──────── DOCUMENT PASSAGE ────────

Céard É An Scéal? Independent research commissioned by Conradh na Gaeilge tells positive story of majority supporting Irish language

Céard É An Scéal? Tuairimí an Phobail i Leith na Gaeilge 2015Conradh na Gaeilge’s first research report shows overwhelming positivity for the language across the island, but highlights public demands for more state support

The Céard É An Scéal? Tuairimí an Phobail i Leith na Gaeilge research report commissioned by Conradh na Gaeilge earlier this year shows that 44% of people in the south and 29% of people in the north would like the opportunity to learn more Irish. 70% of people in the south and 54% of people in the north believe that services should be available through Irish for those who wish to use them, and 61% in the south and 48% in the north would like to see more support for the Irish language from the state, according to the research published by Conradh na Gaeilge on the PEIG.ie website today (Monday, 14 December 2015).

Cóilín Ó Cearbhaill, President of Conradh na Gaeilge says:

“The latest research commissioned by Conradh na Gaeilge reveals that most Irish people have a positive opinion about the language, and this is true not only among the Irish-speaking public, but across various sections of the wider community in general as well. It is obvious from this year’s research that there is strong support for providing more services for the Irish-speaking community throughout Ireland however, and the majority on this island believe that the state should do more for the language, and for the language community.”

──────── INFORMATION PROVIDED ────────

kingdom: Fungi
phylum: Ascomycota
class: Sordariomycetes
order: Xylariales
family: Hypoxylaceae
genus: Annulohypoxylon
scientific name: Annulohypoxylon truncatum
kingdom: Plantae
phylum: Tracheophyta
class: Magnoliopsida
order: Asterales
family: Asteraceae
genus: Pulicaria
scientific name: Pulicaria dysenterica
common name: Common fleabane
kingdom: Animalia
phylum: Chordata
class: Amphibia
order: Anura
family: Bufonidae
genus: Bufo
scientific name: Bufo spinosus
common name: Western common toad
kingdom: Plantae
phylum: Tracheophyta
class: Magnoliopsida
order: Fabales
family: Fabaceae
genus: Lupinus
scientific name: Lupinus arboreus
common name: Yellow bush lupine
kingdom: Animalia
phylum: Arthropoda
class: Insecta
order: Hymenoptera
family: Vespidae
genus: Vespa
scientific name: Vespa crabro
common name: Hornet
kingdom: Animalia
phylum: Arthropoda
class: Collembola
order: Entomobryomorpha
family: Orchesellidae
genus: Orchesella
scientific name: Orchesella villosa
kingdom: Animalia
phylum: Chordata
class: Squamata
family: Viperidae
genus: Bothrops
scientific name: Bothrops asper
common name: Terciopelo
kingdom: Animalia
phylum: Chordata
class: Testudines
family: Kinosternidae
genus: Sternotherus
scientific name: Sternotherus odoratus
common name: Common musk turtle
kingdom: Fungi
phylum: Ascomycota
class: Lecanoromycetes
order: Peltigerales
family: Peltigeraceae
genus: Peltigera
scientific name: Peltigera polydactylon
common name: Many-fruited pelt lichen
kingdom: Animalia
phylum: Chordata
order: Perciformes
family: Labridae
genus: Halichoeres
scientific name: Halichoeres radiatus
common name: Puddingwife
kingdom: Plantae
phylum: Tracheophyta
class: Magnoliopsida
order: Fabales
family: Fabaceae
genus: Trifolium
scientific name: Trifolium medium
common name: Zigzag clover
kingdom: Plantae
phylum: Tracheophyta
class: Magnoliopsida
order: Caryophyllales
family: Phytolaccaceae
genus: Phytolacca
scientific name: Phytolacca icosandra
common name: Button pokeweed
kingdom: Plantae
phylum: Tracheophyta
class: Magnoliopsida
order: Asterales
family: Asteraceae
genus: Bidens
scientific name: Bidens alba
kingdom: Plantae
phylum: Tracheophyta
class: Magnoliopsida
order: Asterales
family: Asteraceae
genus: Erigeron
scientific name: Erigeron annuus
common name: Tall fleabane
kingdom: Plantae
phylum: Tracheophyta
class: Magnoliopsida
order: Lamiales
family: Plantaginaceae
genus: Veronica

────────

### GIVEN REQUEST
In the press release on attitudes toward Irish, reproduce everything from "The Céard É" down to "14 December 2015)." word for word.

### FINISHED TASK
The Céard É An Scéal? Tuairimí an Phobail i Leith na Gaeilge research report commissioned by Conradh na Gaeilge earlier this year shows that 44% of people in the south and 29% of people in the north would like the opportunity to learn more Irish. 70% of people in the south and 54% of people in the north believe that services should be available through Irish for those who wish to use them, and 61% in the south and 48% in the north would like to see more support for the Irish language from the state, according to the research published by Conradh na Gaeilge on the PEIG.ie website today (Monday, 14 December 2015).